Following the dreadful shootings in Tucson nearly two weeks ago, many people have been discussing how to deal with children’s’ questions about death and disasters, especially when children or young people are involved. Honesty goes a long way, as do attempts at reassurance. The perceptions of very young children often mean that they cannot conceive of people being gone forever from their lives. That may make it hard to convince them about what death of a relative or friend will mean for their future. But, older children have issues, too. My elder daughter (a mere 23) and I have been dealing with a fair amount of grief this past week.

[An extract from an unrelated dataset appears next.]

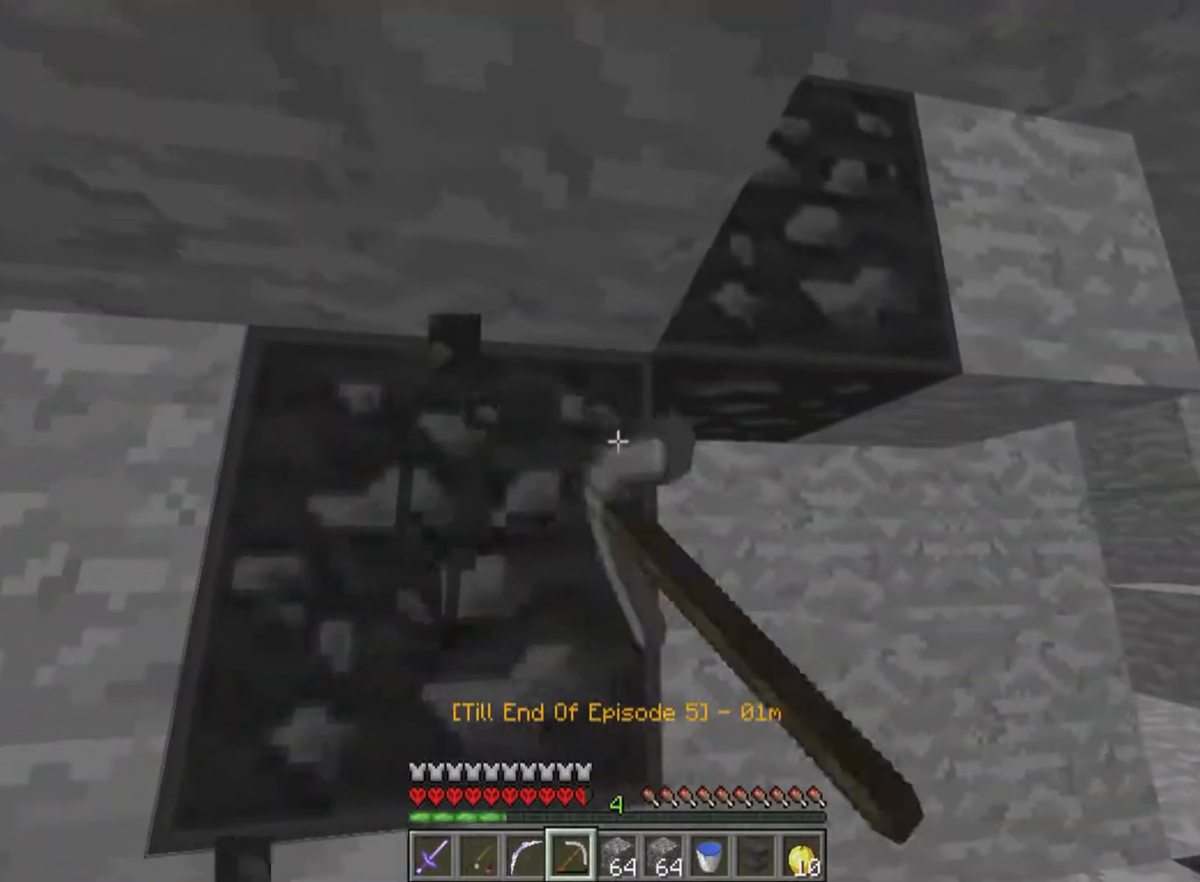
{"keys": ["d"], "mouse": ["left"], "events": [[467, "d", "down"]]}
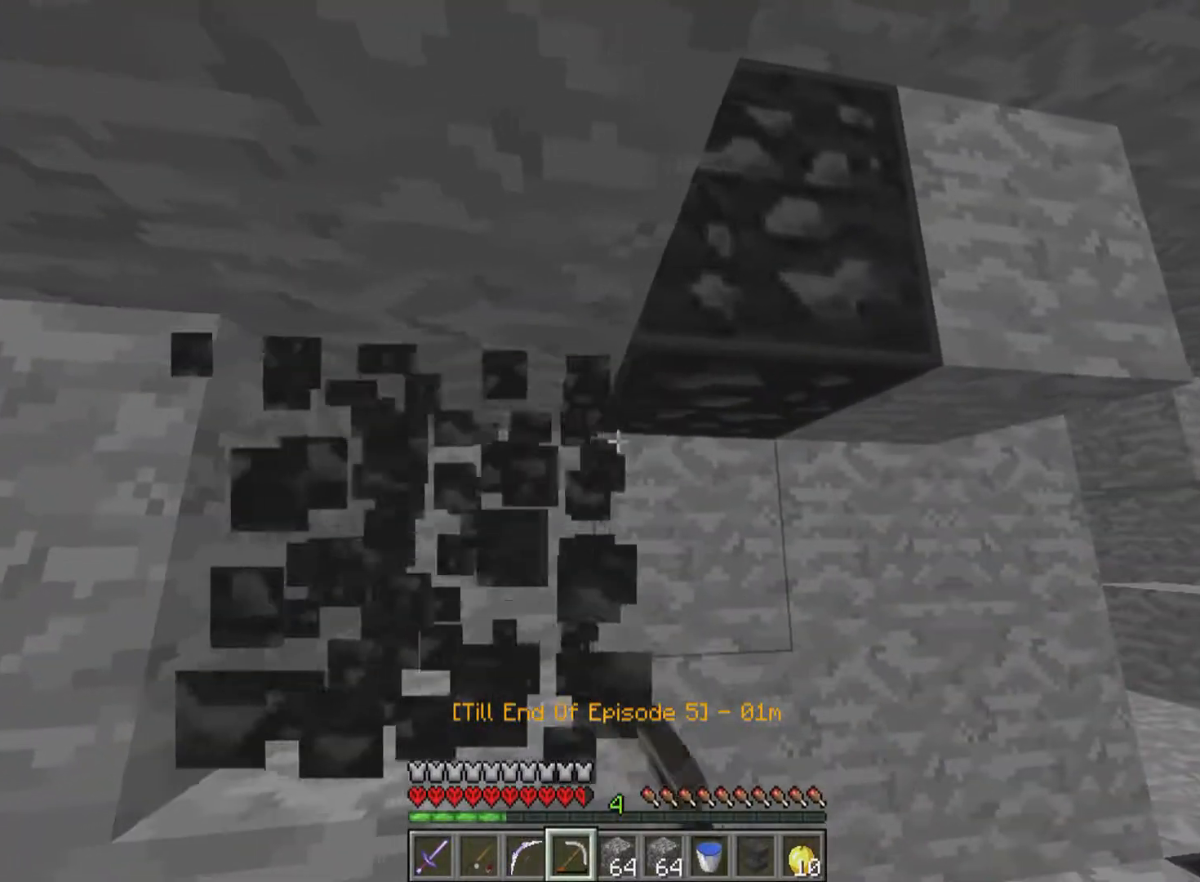
{"keys": [], "mouse": ["left"], "events": [[367, "d", "up"]]}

As I pondered how to deal with the questions that came from my first grade daughter about the deaths in Tucson, my college graduate daughter had to deal with questions of a different sort, as two of her high school class mates died during the past two weeks. The most recent, whom she had known since pre-school, had been suffering from lung cancer, and his story is nicely retold on McLean Patch. We know that our words can only go a short way to help those closest to the departed, but the words and visits all count. We saw that vividly last night as we took ourselves to visit Will Stephenson’s parents, whom we have known for nearly 20 years, as neighbours and friends. What was so refreshing was that everything is being done to celebrate the rich life of their son: friends are compiling pictures and music that will provide a fitting memorial during the service this coming weekend.
I wont try to be more eloquent here, and just use this post as a tribute to a brave and charming young man. Last night, as we looked over pictures of his short life, we instantly recalled so much that should help us enjoy each and every day that we live.
There are never enough hugs one can give to another person. We gave a lot last night and will keep giving them.